◆ SELECTED EXCERPT ◆
/---

Re: Timeout error in fetching million rows as results using clustering keys

Mehak Mehta Wed, 18 Mar 2015 03:13:07 -0700

ya I have cluster total 10 nodes but I am just testing with one node
currently.
Total data for all nodes will exceed 5 billion rows. But I may have memory
on other nodes.


On Wed, Mar 18, 2015 at 6:06 AM, Ali Akhtar <ali.rac...@gmail.com> wrote:

> 4g also seems small for the kind of load you are trying to handle
> (billions of rows) etc.
>
> I would also try adding more nodes to the cluster.
>
> On Wed, Mar 18, 2015 at 2:53 PM, Ali Akhtar <ali.rac...@gmail.com> wrote:
>
>> Yeah, it may be that the process is being limited by swap. This page:
>>
>>
>> https://gist.github.com/aliakhtar/3649e412787034156cbb#file-cassandra-install-sh-L42
>>
>> Lines 42 - 48 list a few settings that you could try out for increasing /
>> reducing the memory limits (assuming you're on linux).
>>
>> Also, are you using an SSD? If so make sure the IO scheduler is noop or
>> deadline .
>>
>> On Wed, Mar 18, 2015 at 2:48 PM, Mehak Mehta <meme...@cs.stonybrook.edu>
>> wrote:
>>
>>> Currently Cassandra java process is taking 1% of cpu (total 8% is being
>>> used) and 14.3% memory (out of total 4G memory).
>>> As you can see there is not much load from other processes.
>>>
>>> Should I try changing default parameters of memory in Cassandra settings.
>>>
>>> On Wed, Mar 18, 2015 at 5:33 AM, Ali Akhtar <ali.rac...@gmail.com>
>>> wrote:
>>>
>>>> What's your memory / CPU usage at? And how much ram + cpu do you have
>>>> on this server?
>>>>
>>>>
>>>>
>>>> On Wed, Mar 18, 2015 at 2:31 PM, Mehak Mehta <meme...@cs.stonybrook.edu
>>>> > wrote:
>>>>
>>>>> Currently there is only single node which I am calling directly with
>>>>> around 150000 rows. Full data will be in around billions per node.
>>>>> The code is working only for size 100/200. Also the consecutive
>>>>> fetching is taking around 5-10 secs.
>>>>>
>>>>> I have a parallel script which is inserting the data while I am
>>>>> reading it. When I stopped the script it worked for 500/1000 but not more
>>>>> than that.
>>>>>
>>>>>
>>>>>
>>>>> On Wed, Mar 18, 2015 at 5:08 AM, Ali Akhtar <ali.rac...@gmail.com>
>>>>> wrote:
>>>>>
>>>>>>  If even 500-1000 isn't working, then your cassandra node might not
>>>>>> be up.

\---

◆ RECORD SET ◆
/---

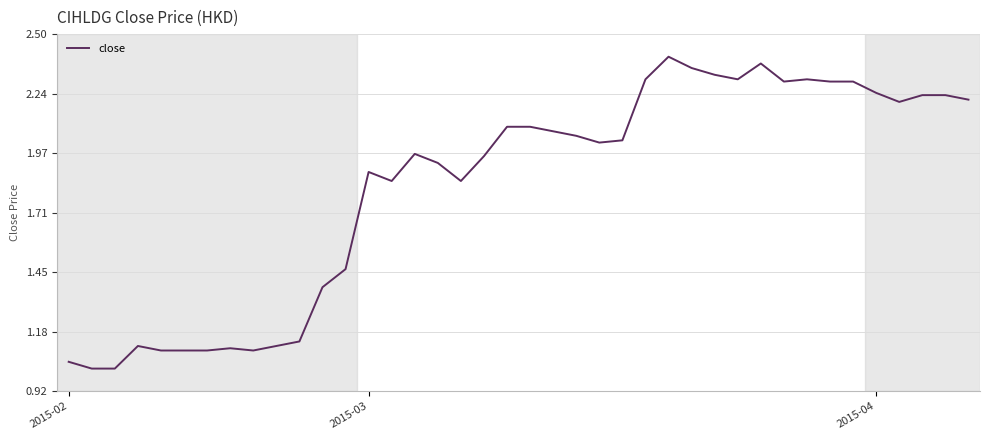

Is this an area chart (filled region under the line)?

No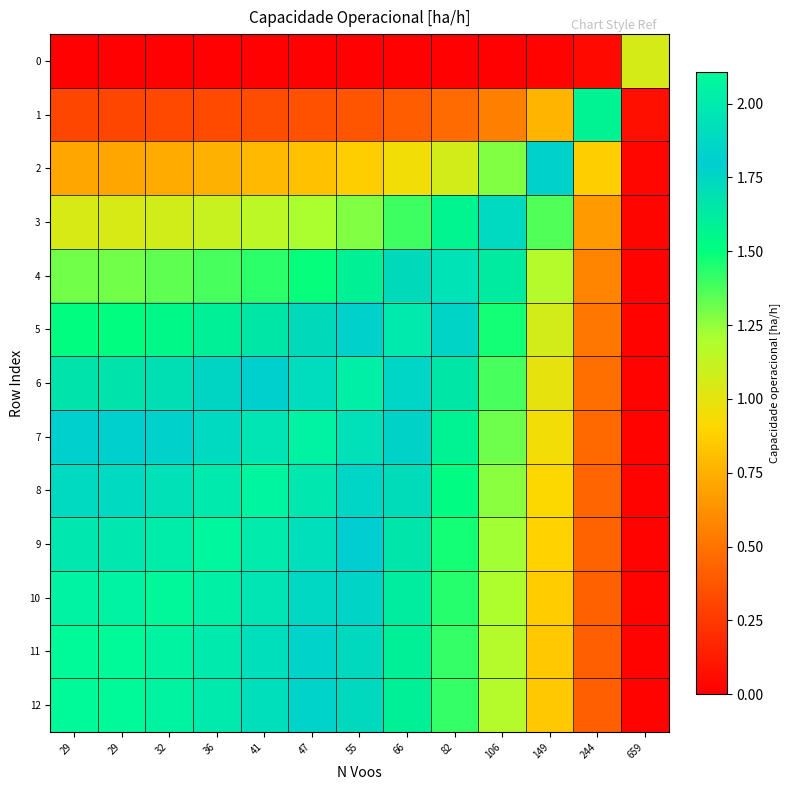

What is the greatest value displayed?

2.1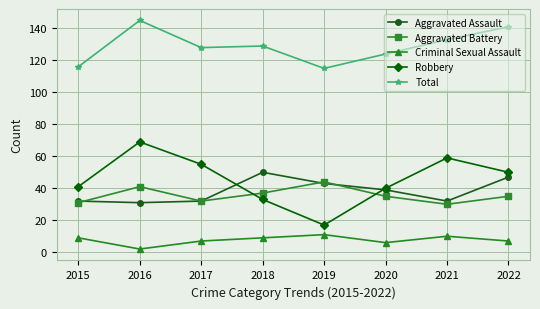

What is the difference between the second highest and minimum values in the Total series?

26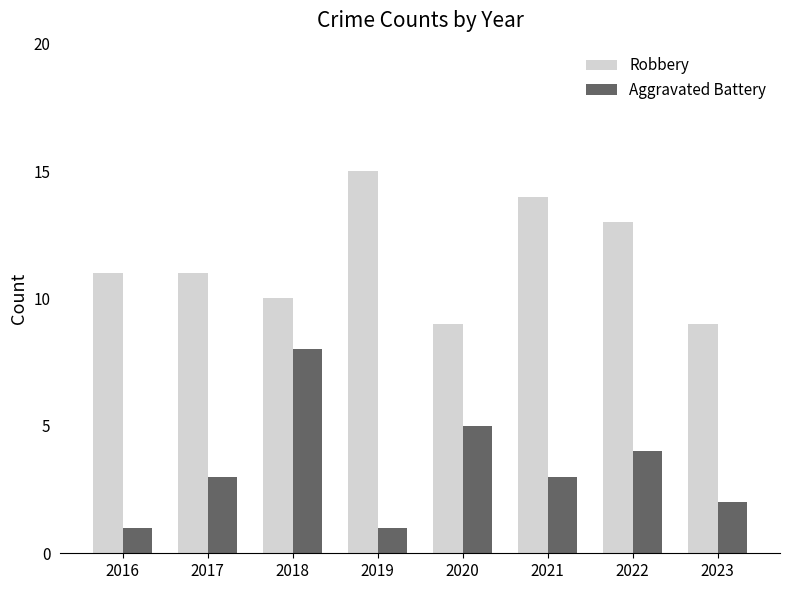

Count the number of categories in the chart.

8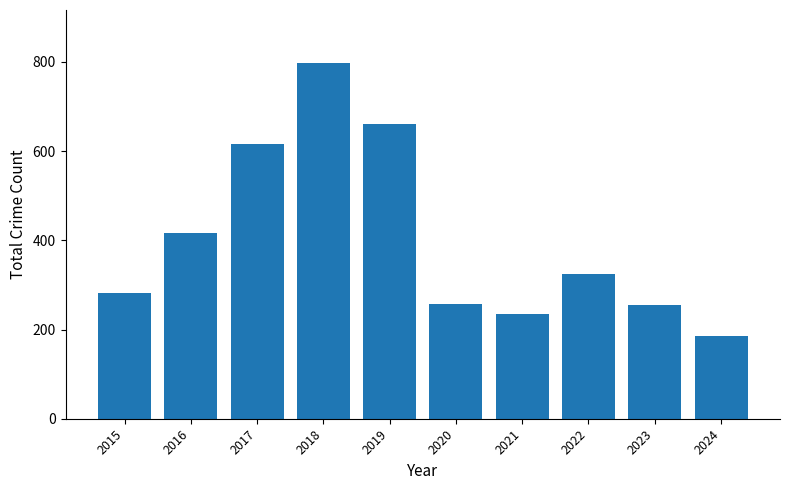

Which has a higher value, 2015 or 2019?

2019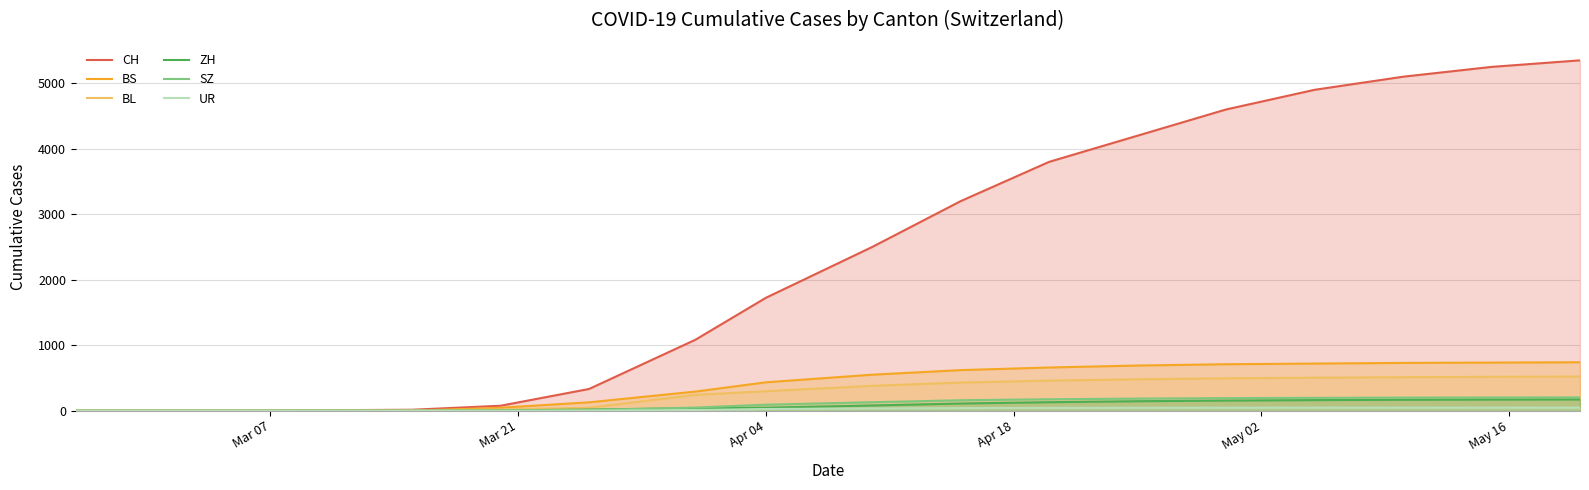

What is the greatest value displayed?

5350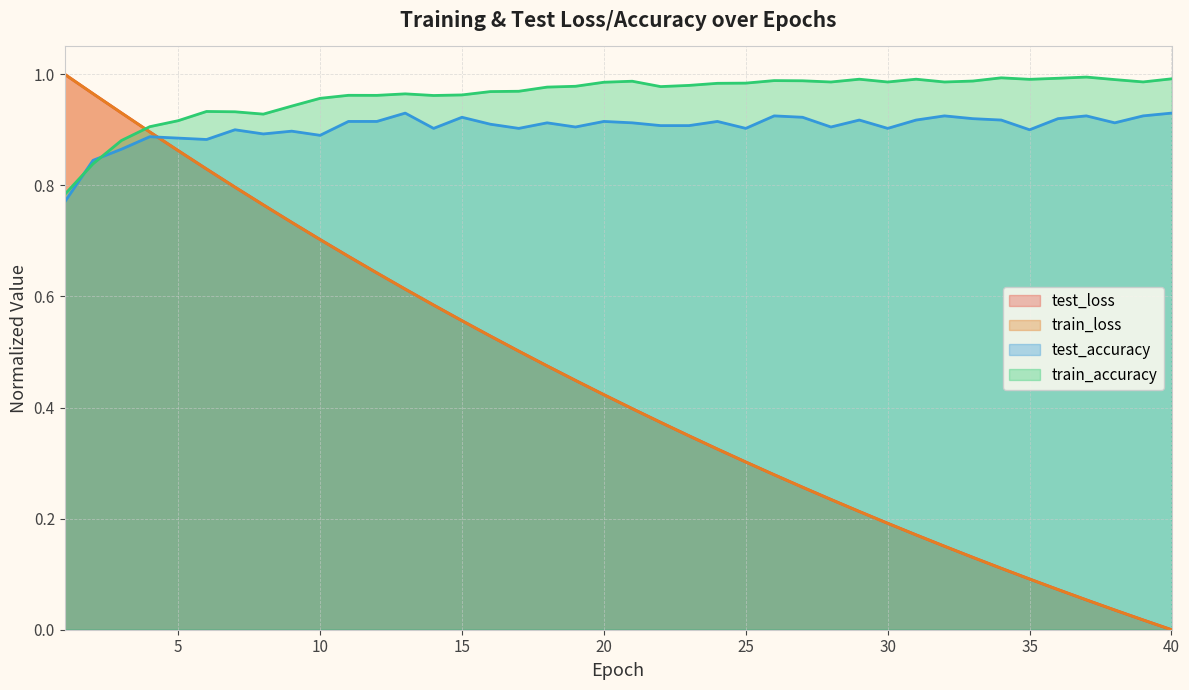

Which label corresponds to the largest value in the chart?

1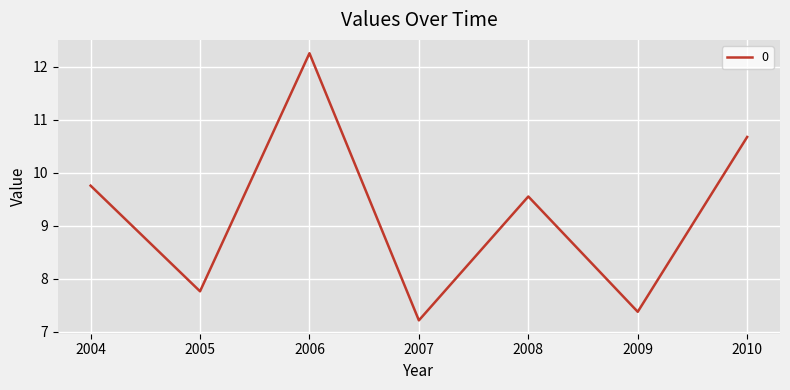

Reading left to right, extract all data points from this chart.

9.8	7.8	12.3	7.2	9.6	7.4	10.7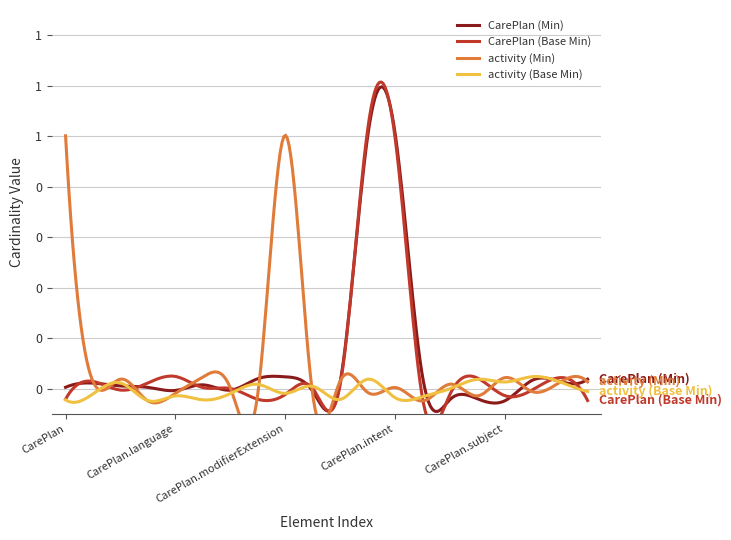

Which series changed the most between CarePlan.implicitRules and CarePlan.instantiatesCanonical?

CarePlan (Min)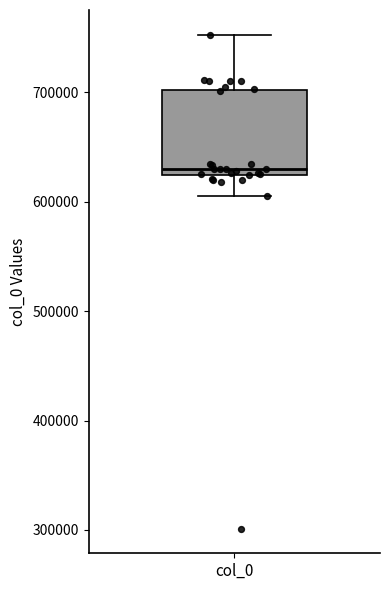

Where is the upper edge of the box for col_0 on the y-axis? The values are not printed on the chart, so give them approximately, as read against the axis.

700000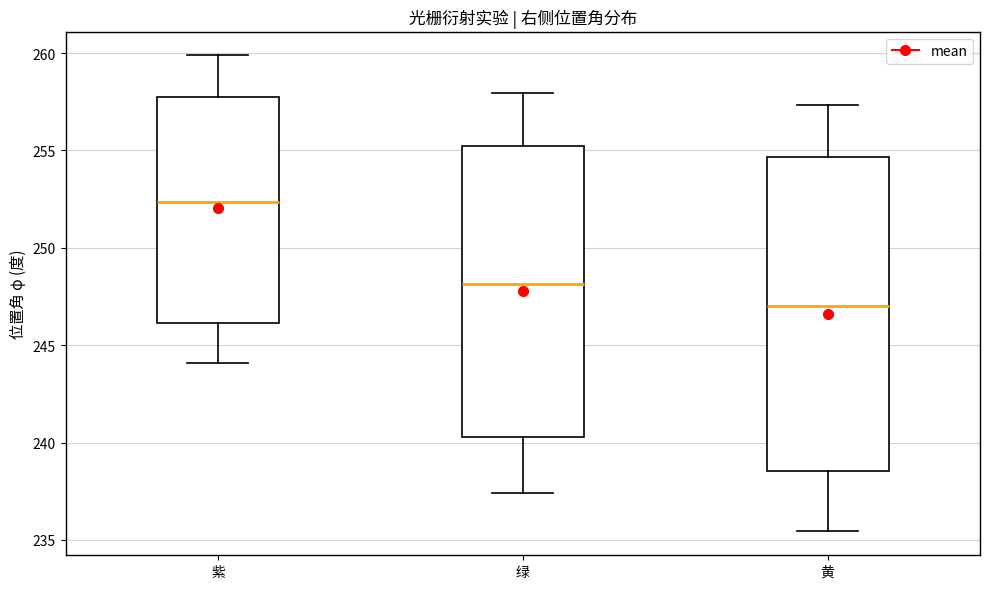

Where does the median line of the box for 紫 sit on the y-axis? The values are not printed on the chart, so give them approximately, as read against the axis.

252.5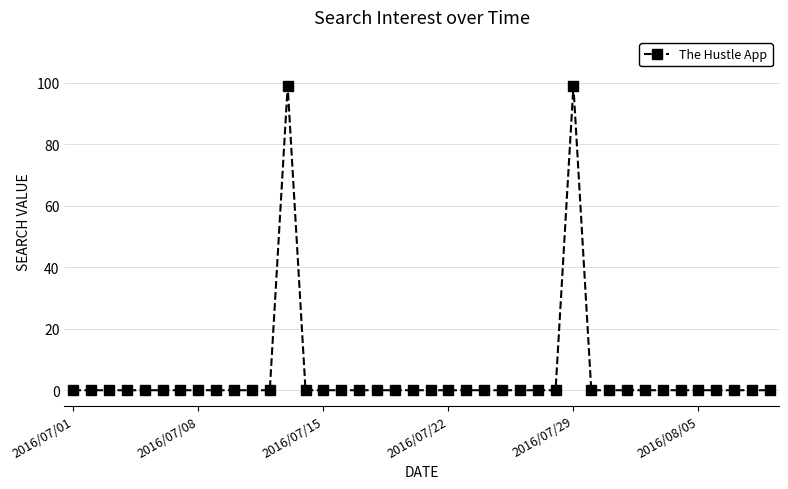

How many series are shown in this chart?

1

\---

◆ EXERCISES TO COMPLETE ◆
**1.** In the Cassandra timeout thread, list every time of day that appears in the lines beginning "On Wed, Mar 18, 2015 at", in the order they occur.
**2.** From the Cassandra timeout thread, echo the passage that opens with the words containing "Mehak Mehta Wed, 18" and closes with "to the cluster.".

◆ PER-TASK OUTPUTS ◆
**1.** 6:06 AM, 2:53 PM, 2:48 PM, 5:33 AM, 2:31 PM, 5:08 AM

**2.**
Mehak Mehta Wed, 18 Mar 2015 03:13:07 -0700

ya I have cluster total 10 nodes but I am just testing with one node
currently.
Total data for all nodes will exceed 5 billion rows. But I may have memory
on other nodes.


On Wed, Mar 18, 2015 at 6:06 AM, Ali Akhtar <ali.rac...@gmail.com> wrote:

> 4g also seems small for the kind of load you are trying to handle
> (billions of rows) etc.
>
> I would also try adding more nodes to the cluster.